According to the results of the present study, dental caries and periodontal disease continue to be the foremost causes of permanent tooth extraction. This emphasizes the role of the oral healthcare provider in raising oral health awareness among the general population on one side and provide preventative measures for patients with a high risk for caries or periodontal disease.

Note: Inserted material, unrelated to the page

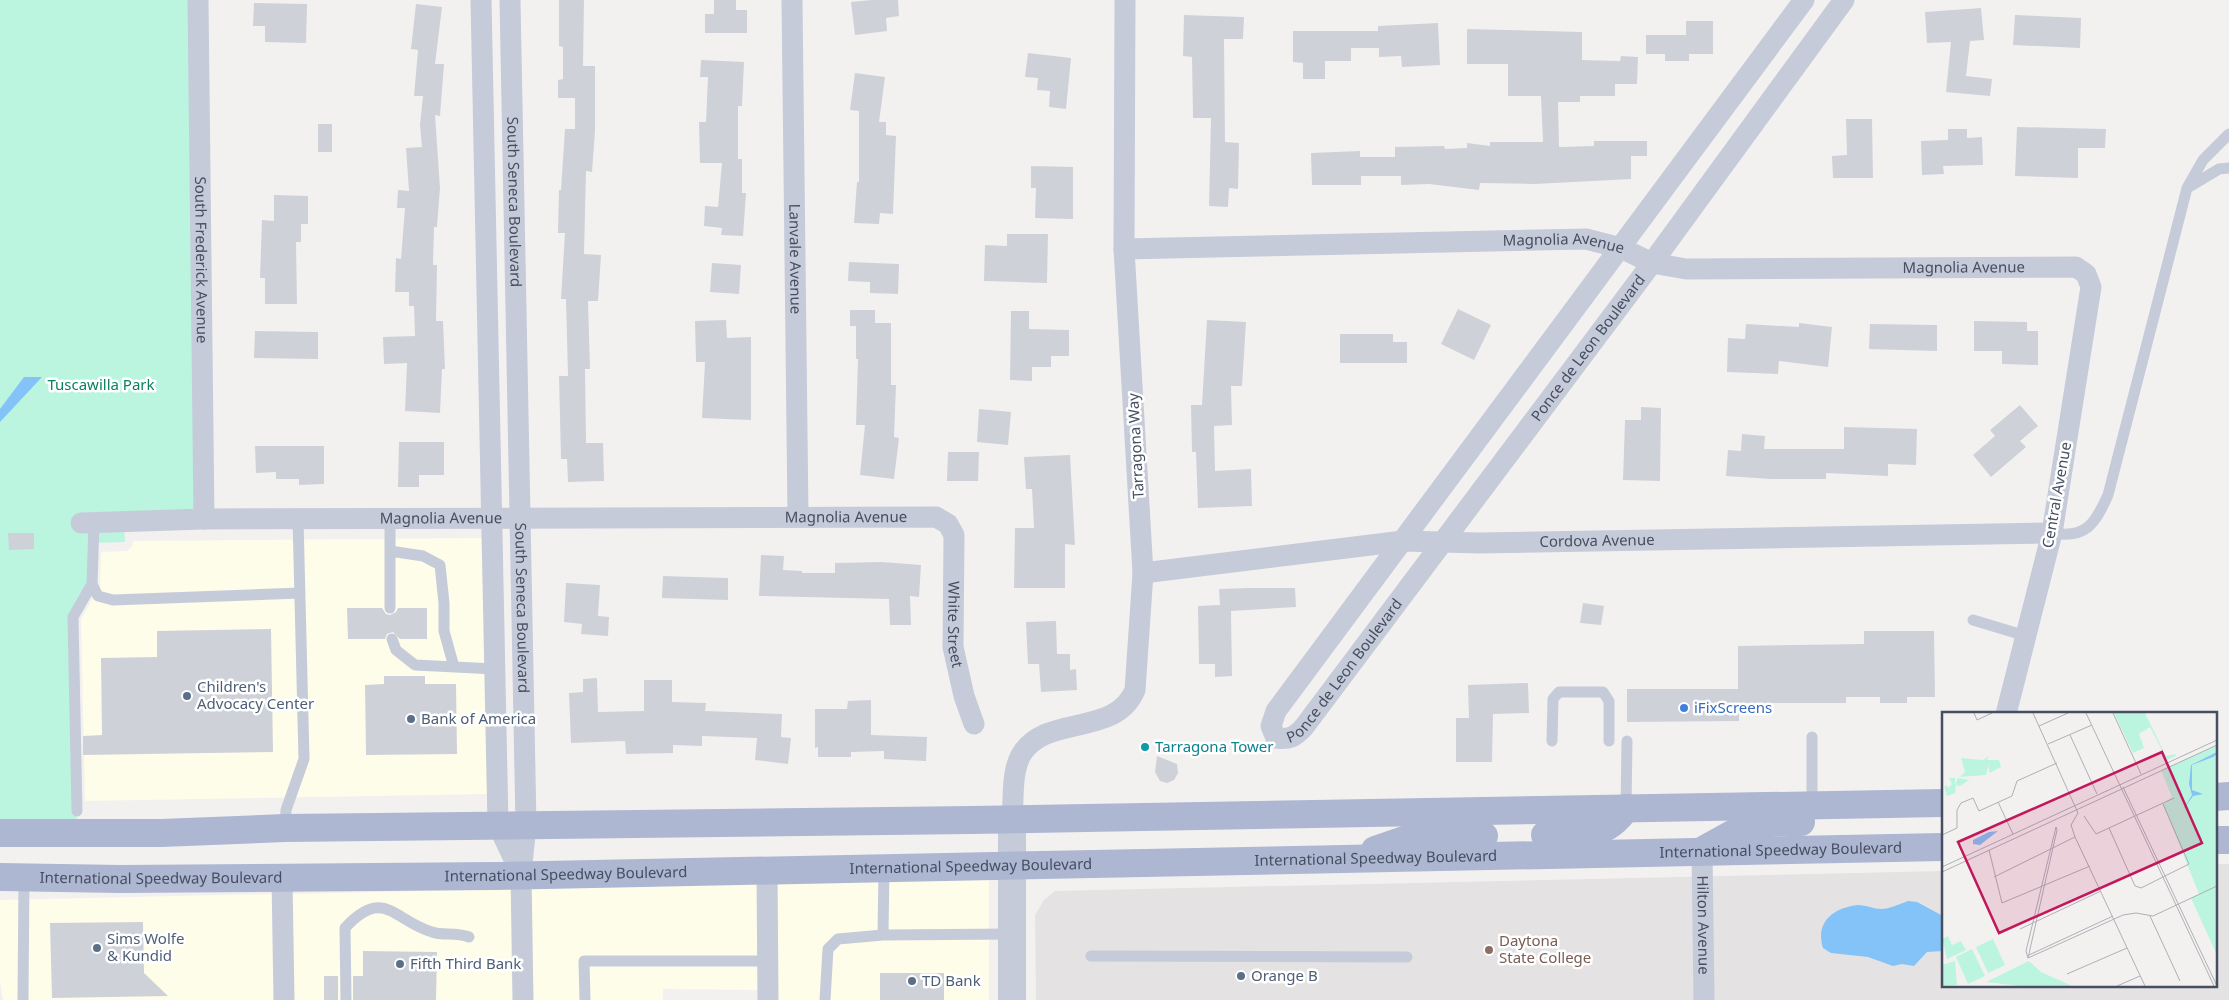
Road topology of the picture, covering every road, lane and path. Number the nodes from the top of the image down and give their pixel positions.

This study had some limitations that might be beneficial to explore in future projects. For instance, oral hygiene status needs to be explored in association with the number of extracted teeth. In addition, caries risk assessment tests and periodontal screening tests including Streptococcus mutans, Lactobacilli, and Porphyromonas gingivalis species count, in addition to saliva buffering capacity and production tests can be explored in order to test the degree of association with the reasons of tooth extraction.
We found that dental caries, periodontal disease, and endodontic treatment complications were the most common causes of extraction. However, this study has provided that age, diabetes, and smoking habits were found to be suitable forecasters for permanent tooth loss as they displayed strong statistical association. Further studies are needed to provide an overview of the role of the oral healthcare provider in raising awareness of oral health and provide efficient screening strategies for caries and periodontal disease in order to shift the paradigm of dental health from oral disease treatment to disease prevention.
The author would like to thank Mrs Daiven Manuel for assisting in data collection and data entry.
The author reports no conflicts of interest in this work.